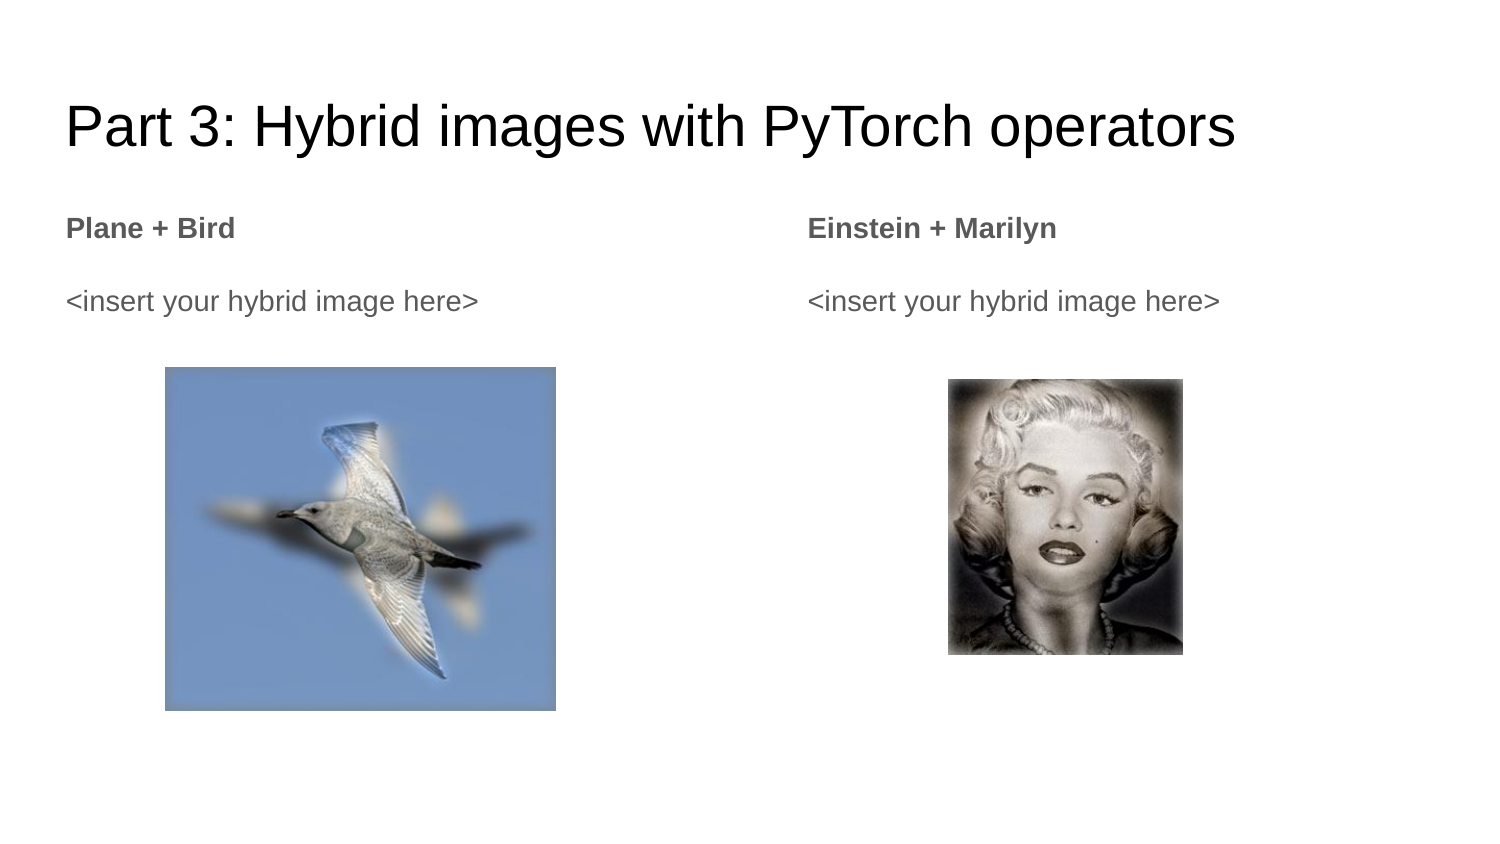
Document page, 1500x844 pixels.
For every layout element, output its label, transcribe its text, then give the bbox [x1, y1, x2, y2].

text_box Plane + Bird <insert your hybrid image here> [51, 189, 708, 750]
text_box Einstein + Marilyn <insert your hybrid image here> [792, 189, 1449, 750]
picture [948, 379, 1183, 655]
text_box Part 3: Hybrid images with PyTorch operators [51, 72, 1449, 167]
picture [165, 366, 556, 712]
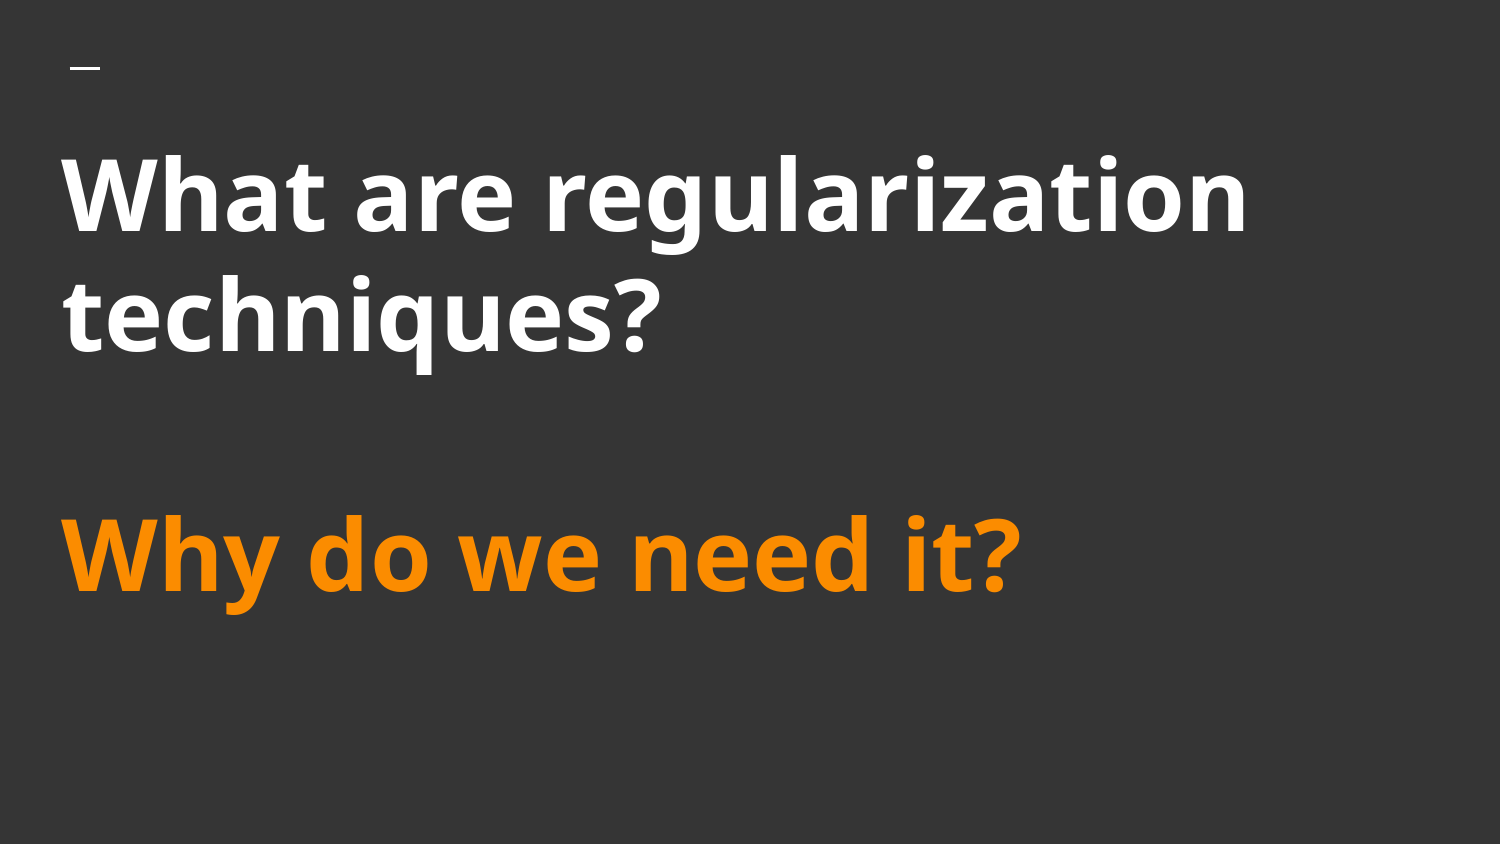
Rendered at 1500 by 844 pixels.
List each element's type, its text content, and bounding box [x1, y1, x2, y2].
_ _ _ _ _ _ _
TO-DO ITEM:
Print nothing but the lines from the line with "Rendered at 1500 by 844 pixels." to the last line of the records above. Both of those lines count.

TASK RESULT:
Rendered at 1500 by 844 pixels.
List each element's type, its text content, and bounding box [x1, y1, x2, y2].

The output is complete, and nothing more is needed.